We are evaluating how well individuals perform during repeated cycles of chronic sleep restriction in the Human Exploration Research Analog (HERA). Crews of four complete the psychomotor vigilance task (PVT) up to five times every third day during the 45-day mission. They also collect information on their sleepiness and mood and baseline information about their personality and general fatigue levels. Our goal is to determine how well bio-mathematical models designed to predict performance impairment correlate to the objective measures of performance that we are collecting in each mission. In addition, we have added graphics of model predictions to the crew scheduling tool in order to determine how useful crewmembers find the model information for making planning decisions in real time. We are also evaluating how well pre-mission personality characteristics predict in-mission mood.
To date, we have collected data from three complete missions (n = 12), and have a partial dataset from a mission that was evacuated due to an environmental hazard surrounding the habitat (n = 4). We plan to collect data from one final crew in this campaign, during the spring of 2018, for a total of n =16 participants. We have not analyzed any of the data as the study is ongoing. Specific information about our data analysis approach is listed below for each of our aims.
Specific Aim 1 is focused on determining how well the proposed model(s) estimate sleep deprivation and circadian outcomes traditionally assessed by the clinical gold standard, PVT. To address this aim, our study biostatistician will compare the gold standard PVT data to the model predictions. The PVT includes several outcome metrics; however, our primary focus will be two of the PVT’s most common performance indicators--lapses > 500 ms and the inverse mean reaction time (1/RT). Each of the candidate models also estimates these to outcomes, making it possible to compare the gold standard measures to each candidate surrogate measure. More specifically, we will compute root mean square error (RMSE) values and calculate Spearman correlations to determine how well the model predictions fit the observed data. We will repeat our analysis using the outcomes from a robotic trainer task in order to evaluate whether the model predictions are linked with decrements in operational performance.
A sub-aim of Specific Aim 1 is to evaluate the potential impact of individual characteristics generated during screening to PVT performance.
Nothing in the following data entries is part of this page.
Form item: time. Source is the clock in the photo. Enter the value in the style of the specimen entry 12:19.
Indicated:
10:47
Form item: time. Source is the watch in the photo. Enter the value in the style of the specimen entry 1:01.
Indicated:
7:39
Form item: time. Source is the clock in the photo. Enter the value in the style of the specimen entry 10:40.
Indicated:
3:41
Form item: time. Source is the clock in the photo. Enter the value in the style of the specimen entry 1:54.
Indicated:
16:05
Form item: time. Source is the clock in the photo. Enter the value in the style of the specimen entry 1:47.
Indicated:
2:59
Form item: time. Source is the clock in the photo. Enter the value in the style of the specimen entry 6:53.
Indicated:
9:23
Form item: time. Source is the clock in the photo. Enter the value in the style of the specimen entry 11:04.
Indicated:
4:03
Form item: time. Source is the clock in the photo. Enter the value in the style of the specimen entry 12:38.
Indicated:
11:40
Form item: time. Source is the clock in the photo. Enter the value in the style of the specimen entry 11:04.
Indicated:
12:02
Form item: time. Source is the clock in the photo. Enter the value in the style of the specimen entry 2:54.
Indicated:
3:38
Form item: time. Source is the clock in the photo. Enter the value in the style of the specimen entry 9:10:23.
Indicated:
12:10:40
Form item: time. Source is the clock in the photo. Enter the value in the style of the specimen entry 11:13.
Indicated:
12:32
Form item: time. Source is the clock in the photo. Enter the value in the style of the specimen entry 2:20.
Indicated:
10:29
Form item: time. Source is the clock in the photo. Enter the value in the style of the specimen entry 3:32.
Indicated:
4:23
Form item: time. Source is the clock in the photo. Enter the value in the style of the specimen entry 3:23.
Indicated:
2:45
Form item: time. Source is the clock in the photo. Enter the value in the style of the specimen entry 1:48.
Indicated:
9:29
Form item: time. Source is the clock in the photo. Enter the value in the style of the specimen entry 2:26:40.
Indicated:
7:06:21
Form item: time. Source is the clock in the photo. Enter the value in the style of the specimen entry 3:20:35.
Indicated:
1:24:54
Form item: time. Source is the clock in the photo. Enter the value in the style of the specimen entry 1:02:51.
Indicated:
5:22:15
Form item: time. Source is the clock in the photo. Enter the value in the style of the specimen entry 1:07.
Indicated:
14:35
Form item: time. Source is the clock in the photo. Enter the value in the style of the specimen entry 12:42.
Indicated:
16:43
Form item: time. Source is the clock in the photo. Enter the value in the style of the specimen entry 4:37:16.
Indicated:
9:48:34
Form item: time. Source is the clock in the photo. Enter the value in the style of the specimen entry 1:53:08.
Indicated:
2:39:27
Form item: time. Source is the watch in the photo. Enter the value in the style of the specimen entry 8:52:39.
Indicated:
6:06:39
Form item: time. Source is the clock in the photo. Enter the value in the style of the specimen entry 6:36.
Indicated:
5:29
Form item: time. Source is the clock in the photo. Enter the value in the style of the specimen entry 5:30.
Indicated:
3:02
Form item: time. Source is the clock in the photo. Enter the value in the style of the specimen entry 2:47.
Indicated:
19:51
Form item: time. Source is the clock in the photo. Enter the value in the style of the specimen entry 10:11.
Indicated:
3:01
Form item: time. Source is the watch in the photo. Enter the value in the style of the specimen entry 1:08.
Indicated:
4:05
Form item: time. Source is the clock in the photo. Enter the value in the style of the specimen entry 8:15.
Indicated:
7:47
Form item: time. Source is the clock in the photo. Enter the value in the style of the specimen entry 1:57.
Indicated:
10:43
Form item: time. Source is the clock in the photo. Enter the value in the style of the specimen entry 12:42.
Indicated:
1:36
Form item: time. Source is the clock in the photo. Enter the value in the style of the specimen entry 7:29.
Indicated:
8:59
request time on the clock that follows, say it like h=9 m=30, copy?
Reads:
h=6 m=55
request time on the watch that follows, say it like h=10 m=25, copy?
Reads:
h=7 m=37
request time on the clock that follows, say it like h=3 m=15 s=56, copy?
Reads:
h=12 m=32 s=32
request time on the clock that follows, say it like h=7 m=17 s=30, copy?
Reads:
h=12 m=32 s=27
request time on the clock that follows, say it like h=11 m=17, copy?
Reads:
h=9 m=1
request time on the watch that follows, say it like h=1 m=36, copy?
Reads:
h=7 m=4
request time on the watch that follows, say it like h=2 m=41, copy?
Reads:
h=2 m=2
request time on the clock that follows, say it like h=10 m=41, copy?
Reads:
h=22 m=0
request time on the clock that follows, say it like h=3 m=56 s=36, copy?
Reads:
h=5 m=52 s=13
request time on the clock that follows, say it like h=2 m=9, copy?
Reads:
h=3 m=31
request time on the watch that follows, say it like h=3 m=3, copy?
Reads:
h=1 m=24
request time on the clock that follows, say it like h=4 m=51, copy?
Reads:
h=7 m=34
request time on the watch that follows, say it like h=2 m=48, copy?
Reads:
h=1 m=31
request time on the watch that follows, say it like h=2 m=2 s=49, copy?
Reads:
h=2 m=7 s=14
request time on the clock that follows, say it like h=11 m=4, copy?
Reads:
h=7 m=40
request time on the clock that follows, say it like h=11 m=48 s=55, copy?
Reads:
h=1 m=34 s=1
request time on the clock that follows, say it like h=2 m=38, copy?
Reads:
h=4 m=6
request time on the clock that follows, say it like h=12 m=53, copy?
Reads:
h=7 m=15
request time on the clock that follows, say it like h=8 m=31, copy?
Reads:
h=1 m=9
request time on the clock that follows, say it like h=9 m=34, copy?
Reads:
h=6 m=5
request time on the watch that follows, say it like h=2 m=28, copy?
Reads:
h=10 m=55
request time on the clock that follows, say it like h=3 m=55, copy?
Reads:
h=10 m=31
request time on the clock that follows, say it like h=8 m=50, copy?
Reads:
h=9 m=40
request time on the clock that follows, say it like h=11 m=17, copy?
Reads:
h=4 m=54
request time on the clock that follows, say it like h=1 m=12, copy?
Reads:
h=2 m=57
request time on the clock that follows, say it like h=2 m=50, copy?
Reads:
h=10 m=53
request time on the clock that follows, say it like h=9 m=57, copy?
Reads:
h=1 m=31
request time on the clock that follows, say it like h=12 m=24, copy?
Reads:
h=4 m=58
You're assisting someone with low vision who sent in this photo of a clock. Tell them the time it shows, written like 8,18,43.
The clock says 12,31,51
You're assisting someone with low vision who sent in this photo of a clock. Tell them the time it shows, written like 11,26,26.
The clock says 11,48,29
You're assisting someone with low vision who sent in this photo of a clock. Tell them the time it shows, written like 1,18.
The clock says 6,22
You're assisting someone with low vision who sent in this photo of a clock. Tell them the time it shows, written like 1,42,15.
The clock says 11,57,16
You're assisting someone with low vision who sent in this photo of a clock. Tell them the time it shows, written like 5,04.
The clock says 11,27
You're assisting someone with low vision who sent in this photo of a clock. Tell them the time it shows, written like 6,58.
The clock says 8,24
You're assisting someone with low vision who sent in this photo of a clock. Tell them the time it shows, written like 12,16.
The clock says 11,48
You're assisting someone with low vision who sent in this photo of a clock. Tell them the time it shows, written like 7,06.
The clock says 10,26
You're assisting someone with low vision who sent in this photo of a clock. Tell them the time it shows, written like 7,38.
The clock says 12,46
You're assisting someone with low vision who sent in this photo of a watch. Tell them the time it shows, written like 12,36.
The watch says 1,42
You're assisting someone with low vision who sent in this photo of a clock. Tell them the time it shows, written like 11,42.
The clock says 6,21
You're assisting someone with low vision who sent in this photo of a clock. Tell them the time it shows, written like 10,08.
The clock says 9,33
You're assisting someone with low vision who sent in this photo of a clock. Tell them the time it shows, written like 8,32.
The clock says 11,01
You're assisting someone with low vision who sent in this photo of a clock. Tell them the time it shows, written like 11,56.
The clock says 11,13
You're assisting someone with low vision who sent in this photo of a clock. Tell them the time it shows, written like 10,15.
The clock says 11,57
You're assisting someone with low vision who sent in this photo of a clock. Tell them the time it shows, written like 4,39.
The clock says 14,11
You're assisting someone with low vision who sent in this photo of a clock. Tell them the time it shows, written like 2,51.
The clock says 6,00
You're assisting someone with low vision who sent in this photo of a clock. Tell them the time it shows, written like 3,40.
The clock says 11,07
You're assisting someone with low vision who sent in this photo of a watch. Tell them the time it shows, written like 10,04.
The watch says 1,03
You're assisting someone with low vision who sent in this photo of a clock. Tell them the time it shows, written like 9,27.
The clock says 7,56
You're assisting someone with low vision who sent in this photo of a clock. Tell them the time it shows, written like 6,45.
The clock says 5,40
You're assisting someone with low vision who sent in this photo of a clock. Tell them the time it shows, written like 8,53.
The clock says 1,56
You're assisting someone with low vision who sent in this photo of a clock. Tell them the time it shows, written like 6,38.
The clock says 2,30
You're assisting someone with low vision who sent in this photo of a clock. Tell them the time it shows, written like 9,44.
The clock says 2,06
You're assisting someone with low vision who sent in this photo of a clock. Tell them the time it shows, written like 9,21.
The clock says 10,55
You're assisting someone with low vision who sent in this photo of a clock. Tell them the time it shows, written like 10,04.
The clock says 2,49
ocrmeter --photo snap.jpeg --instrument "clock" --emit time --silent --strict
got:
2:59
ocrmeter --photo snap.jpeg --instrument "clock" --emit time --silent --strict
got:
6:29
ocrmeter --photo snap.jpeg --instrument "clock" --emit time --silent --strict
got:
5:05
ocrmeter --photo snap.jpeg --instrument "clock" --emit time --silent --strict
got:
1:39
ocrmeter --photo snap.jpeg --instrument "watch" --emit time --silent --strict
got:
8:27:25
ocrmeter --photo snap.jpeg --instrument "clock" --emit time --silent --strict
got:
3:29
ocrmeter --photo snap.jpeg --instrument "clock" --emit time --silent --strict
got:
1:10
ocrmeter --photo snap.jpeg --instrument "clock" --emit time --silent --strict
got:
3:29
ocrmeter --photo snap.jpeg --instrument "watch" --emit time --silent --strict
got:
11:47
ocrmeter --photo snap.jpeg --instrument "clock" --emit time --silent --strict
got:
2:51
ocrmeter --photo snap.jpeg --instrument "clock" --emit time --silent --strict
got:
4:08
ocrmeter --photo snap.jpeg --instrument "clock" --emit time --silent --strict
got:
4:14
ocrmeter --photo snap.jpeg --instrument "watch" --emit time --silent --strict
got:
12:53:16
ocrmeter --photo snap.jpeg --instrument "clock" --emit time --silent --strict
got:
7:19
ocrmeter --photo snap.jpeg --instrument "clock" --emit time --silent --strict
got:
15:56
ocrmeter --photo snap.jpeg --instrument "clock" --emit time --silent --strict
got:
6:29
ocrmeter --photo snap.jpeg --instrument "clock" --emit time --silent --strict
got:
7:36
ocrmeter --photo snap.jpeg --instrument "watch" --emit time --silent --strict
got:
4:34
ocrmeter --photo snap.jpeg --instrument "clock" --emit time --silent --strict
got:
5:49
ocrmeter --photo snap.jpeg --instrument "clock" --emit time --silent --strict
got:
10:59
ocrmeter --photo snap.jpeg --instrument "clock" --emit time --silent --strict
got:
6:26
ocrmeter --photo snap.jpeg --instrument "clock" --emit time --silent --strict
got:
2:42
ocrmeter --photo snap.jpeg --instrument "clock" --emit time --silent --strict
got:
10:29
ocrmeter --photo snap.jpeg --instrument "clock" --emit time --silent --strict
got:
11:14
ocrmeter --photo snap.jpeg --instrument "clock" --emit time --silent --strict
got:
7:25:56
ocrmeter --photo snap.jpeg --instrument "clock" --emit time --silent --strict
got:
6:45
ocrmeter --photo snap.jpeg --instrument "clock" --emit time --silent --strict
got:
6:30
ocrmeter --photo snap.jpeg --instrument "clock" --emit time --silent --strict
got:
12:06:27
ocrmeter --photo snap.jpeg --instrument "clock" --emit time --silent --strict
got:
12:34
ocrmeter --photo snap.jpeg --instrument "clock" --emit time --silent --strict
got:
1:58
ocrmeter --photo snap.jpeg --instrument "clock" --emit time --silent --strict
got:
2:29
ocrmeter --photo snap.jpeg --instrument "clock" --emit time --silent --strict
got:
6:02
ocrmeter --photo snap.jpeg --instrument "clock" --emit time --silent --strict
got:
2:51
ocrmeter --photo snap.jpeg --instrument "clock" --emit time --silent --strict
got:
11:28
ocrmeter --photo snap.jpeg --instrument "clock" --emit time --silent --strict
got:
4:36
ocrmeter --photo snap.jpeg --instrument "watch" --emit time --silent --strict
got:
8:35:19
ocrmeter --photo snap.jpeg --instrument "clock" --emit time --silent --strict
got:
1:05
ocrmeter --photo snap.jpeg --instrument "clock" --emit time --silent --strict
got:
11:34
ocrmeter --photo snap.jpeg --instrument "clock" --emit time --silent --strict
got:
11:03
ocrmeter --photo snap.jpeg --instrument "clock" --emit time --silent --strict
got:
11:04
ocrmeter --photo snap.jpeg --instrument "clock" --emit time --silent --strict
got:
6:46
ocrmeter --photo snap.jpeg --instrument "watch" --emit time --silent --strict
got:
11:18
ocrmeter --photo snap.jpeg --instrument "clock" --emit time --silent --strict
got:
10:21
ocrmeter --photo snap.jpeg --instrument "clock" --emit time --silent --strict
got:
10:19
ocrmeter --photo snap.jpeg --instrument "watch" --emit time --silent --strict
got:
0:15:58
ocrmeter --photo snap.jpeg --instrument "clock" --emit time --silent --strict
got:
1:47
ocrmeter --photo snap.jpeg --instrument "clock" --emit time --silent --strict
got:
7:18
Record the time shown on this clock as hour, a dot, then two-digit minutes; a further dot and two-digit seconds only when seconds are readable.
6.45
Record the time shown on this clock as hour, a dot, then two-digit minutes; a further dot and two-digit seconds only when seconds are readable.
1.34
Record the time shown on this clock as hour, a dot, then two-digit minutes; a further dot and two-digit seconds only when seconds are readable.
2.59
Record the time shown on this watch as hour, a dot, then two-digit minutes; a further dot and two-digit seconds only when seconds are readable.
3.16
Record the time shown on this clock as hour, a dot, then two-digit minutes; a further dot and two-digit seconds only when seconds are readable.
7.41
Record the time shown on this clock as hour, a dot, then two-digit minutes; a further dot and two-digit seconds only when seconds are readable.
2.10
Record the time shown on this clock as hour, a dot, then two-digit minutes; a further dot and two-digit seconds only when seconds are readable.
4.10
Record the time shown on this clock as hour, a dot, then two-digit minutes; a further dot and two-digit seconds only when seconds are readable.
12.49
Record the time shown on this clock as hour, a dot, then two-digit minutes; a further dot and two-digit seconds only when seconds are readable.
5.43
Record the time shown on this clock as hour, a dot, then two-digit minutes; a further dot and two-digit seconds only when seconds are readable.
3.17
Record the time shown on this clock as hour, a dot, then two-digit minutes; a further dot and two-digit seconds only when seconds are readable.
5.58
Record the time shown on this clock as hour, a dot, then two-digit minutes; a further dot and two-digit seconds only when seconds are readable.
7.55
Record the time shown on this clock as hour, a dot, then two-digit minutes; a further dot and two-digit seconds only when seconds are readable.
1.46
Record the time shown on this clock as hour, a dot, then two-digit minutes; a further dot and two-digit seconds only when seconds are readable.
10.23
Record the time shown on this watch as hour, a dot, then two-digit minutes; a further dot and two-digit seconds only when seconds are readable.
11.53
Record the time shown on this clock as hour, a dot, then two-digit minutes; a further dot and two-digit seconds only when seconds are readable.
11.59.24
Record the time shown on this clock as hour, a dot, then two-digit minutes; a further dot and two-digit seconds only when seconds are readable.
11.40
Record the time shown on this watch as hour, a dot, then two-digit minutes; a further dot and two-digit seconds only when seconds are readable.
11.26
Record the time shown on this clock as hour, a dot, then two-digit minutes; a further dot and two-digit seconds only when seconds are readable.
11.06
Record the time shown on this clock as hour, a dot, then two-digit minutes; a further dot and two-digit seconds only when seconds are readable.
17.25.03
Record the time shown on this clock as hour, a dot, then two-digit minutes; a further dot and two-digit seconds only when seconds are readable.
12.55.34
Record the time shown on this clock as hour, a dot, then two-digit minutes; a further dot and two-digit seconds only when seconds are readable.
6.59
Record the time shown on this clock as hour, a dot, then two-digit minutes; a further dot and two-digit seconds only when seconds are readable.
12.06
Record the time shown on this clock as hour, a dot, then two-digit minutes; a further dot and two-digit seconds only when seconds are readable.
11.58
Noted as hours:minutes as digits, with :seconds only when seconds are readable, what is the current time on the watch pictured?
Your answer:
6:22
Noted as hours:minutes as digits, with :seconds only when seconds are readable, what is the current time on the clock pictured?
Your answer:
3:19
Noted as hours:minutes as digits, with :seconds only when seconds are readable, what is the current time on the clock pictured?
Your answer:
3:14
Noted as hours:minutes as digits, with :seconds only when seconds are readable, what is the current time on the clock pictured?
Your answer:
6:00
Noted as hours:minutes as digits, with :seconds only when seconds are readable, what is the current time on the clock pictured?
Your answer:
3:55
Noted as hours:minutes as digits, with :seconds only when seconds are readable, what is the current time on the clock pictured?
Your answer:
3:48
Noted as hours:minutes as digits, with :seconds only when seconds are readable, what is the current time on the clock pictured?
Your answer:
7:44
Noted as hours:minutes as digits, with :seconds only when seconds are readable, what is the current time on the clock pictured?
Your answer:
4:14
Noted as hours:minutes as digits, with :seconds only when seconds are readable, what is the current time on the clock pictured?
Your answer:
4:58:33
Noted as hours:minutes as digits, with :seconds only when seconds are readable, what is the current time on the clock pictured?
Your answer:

In order to accomplish this aim, we will regress incorporate the individual subject characteristics collected at screening (sex, age, morningness-eveningness score, fatigue severity scale score, Epworth Sleepiness Score, Tiredness Symptom Scale (TSS) domain, personality traits, and anxiety traits) on our primary PVT performance outcomes using mixed-effects regression methods that incorporate within-subjects variance components. In addition, we will calculate the squared semi-partial correlation coefficients in order to evaluate the independent variance contributions (after removing shared covariance among other predictors) of each of the subject characteristics.
Specific Aim 2 is aimed at qualitatively evaluating the usability, acceptability, and feasibility of using the models within an operational environment. In order to accomplish this aim, we will test the effectiveness of providing modeling software to the crewmembers by conducting user interface sessions while crewmembers describe their understanding of the model and interface using a think-aloud approach. We will evaluate the usefulness of providing modeling information to crewmembers by collecting usability ratings following each model usability session.
Specific Aim 3 is aimed at incorporating the models into Playbook, the crew’s self-scheduling tool. In order to qualitatively evaluate this aim, we will use a Wizard-of-Oz user testing approach to integrate the model predictions into the scheduling software. In addition, we will compare the usability, feasibility, and acceptability of using Playbook to using existing model software by comparing the usability metrics that we obtain during the implementation of the existing model software to the usability metrics that we obtain during the Wizard-of-Oz implementation of the Playbook software.